▶ **Document passage**:

#####

On Oct. 4, Principal and Vice-Chancellor of McGill University Suzanne Fortier, and Deputy Provost (Student Life & Learning) Ollivier Dyens, met with members of the student media for a question and answer session. Topics covered during the roundtable included sustainability at McGill, the implementation of the policy against sexual violence, and the importance of student voices on campus.
In addition, Fortier and Dyens spoke briefly about the future plans for the Royal Victoria Hospital site (RVH). Although the decision to develop the site has not been finalized, Fortier stated that the space would be dedicated to sustainability.
“We haven’t made the decision yet [because] we need to do the feasibility study, but if [RVH] is developed, it will be around the theme of sustainability,” Fortier said. “That’s where we’ll have our school of public policy and great initiatives on sustainability. That, I think, is an important decision for our campus and one that I think is aligned also with what the community sees as important.”
Fortier acknowledged that while the administration may not see eye-to-eye with student activists who are proponents of divestment, McGill is still committed to investments in sustainability.
“We don’t agree on everything, as of course we all know that Divest McGill had a position on divestment,” Fortier said. “They themselves had said that it’s […] a symbolic political gesture. The [McGill Board of Governors]had a different opinion on [divestment]. The Board had an identical view, however, on the urgency and importance of taking actions towards increasing sustainability. There was no dissention on that front and the Board will be exercising stewardship on actions that we will take to decrease our footprint and increase our commitment to sustainability in all we do.”
According to Fortier, disagreement on complex issues such as divestment is to be expected, and even encouraged, on campus.
“I am not expecting, in particular on issues that are complex and issues that are political, that there will be a total [alignment] of views on our campus–in fact I would probably be worried if there were,” Fortier said. “In a democratic society or community, there are differences in opinion, always. What is important for us as an institution is making sure that different opinions are expressed freely, without fear. Also, that different voices are respected and that people are able to hear one another and that as a community we can move forward in a positive and constructive way.”
The administration has been working on the release of the Draft Policy against Sexual Violence in recent weeks. Dyens stated that the university is in the process of hiring another employee to assist Bianca Tétrault, the current Liaison Officer (Harm Reduction) in promoting awareness of sexual assault on campus. Additionally, Dyens discussed plans to create a sexual assault office at 688 Sherbrooke in addition to hiring support staff.

#####

▶ **Source information**:
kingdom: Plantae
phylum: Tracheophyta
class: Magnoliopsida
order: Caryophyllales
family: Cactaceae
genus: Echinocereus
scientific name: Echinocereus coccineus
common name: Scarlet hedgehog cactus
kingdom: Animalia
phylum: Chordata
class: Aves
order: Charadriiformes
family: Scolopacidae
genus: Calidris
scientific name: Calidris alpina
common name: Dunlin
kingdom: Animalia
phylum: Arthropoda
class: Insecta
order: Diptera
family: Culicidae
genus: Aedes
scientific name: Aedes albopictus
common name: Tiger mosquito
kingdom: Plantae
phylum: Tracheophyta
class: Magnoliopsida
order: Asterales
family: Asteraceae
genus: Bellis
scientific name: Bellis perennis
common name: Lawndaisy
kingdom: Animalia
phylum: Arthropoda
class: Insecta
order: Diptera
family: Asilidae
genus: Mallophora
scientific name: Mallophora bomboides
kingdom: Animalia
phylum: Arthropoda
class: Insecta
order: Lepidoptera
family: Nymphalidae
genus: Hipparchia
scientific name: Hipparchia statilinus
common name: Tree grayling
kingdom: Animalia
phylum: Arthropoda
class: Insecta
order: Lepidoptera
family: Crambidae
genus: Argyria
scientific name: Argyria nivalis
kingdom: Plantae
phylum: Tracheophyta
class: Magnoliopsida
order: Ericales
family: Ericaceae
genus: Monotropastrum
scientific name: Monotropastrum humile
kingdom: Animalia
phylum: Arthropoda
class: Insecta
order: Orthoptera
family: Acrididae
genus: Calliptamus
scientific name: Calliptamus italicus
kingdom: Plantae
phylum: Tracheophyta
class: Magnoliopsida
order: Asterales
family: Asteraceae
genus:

#####

▶ **Task item A**: Rewrite the stretch of the McGill roundtable article from "Fortier acknowledged that" through "encouraged, on campus.", substituting "fossil fuel divestment" for "divestment".
▶ **Task item B**: According to the McGill roundtable article, at what address does the administration plan to create a sexual assault office?
▶ **Task item C**: Continue the McGill roundtable article from the point at which it ends.

▶ **Response area A**:
Fortier acknowledged that while the administration may not see eye-to-eye with student activists who are proponents of fossil fuel divestment, McGill is still committed to investments in sustainability.
“We don’t agree on everything, as of course we all know that Divest McGill had a position on fossil fuel divestment,” Fortier said. “They themselves had said that it’s […] a symbolic political gesture. The [McGill Board of Governors]had a different opinion on [fossil fuel divestment]. The Board had an identical view, however, on the urgency and importance of taking actions towards increasing sustainability. There was no dissention on that front and the Board will be exercising stewardship on actions that we will take to decrease our footprint and increase our commitment to sustainability in all we do.”
According to Fortier, disagreement on complex issues such as fossil fuel divestment is to be expected, and even encouraged, on campus.

▶ **Response area B**: At 688 Sherbrooke.

▶ **Response area C**:
“Will that be enough? You know, I think we’ll see in a year from now,” Dyens said. “We will need a lot of support […] because […] the education, awareness, [and prevention pillar of the policy] is something the whole community has to work on and I think there has been progress in the last few years. Are we where we want to be? No, not until we get rid of [sexual violence] on campus.”
Another plan for the current school year includes a change to mental health services on campus that will better accommodate students in crisis. Dyens stated that a new ‘step-care’ program was launched on Oct. 3 in order to decrease wait times for students.
“Not every student that comes to mental health, counselling, or health services needs to see a psychiatrist right away,” Dyens said. “So [the step-care approach] will be a process where students will be seen very quickly, assessed very quickly, and [delivered] services very quickly [….] The great majority of our students coming into mental health or counselling services just come once […] so for a lot of them we can act very quickly and address the problem [….] And for those who have more fundamental issues, then we will free up time from our psychiatrists who actually deal with these things.”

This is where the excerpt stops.